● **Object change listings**
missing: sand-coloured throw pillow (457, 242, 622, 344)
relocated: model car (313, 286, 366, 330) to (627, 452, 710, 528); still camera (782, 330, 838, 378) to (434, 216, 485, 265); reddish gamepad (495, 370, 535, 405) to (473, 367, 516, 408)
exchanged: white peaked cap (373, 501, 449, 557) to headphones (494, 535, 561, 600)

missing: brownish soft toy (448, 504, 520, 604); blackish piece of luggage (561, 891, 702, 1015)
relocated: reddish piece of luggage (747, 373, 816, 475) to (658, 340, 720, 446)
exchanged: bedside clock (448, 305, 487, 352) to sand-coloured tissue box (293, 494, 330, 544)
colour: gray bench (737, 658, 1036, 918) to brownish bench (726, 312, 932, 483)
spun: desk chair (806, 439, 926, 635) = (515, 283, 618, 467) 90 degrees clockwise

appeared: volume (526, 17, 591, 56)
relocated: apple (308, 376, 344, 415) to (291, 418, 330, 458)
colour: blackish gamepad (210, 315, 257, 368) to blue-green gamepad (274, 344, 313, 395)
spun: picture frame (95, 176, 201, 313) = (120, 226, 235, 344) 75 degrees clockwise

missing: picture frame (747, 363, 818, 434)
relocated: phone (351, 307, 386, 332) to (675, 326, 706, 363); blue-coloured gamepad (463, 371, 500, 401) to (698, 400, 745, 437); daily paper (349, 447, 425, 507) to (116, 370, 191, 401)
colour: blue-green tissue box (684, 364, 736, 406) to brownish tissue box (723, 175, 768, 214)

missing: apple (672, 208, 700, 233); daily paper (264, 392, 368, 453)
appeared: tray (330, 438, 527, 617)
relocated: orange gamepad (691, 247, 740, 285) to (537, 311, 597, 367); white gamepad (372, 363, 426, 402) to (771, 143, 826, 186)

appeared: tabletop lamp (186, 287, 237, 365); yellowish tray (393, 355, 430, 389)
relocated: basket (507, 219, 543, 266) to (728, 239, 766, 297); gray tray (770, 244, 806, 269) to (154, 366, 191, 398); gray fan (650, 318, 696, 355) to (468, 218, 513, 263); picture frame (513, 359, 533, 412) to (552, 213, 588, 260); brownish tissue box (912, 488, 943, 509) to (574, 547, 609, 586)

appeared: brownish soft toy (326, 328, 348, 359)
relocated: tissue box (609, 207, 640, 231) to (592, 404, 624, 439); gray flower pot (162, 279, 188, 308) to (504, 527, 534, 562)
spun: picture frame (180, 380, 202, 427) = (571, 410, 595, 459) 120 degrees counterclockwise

● **What the task requires**
Repeat only what lies between the first line of the data and the line containing "relocated: model car", both of those lines included, exactly as it stands.

● **Solved problem**
missing: sand-coloured throw pillow (457, 242, 622, 344)
relocated: model car (313, 286, 366, 330) to (627, 452, 710, 528); still camera (782, 330, 838, 378) to (434, 216, 485, 265); reddish gamepad (495, 370, 535, 405) to (473, 367, 516, 408)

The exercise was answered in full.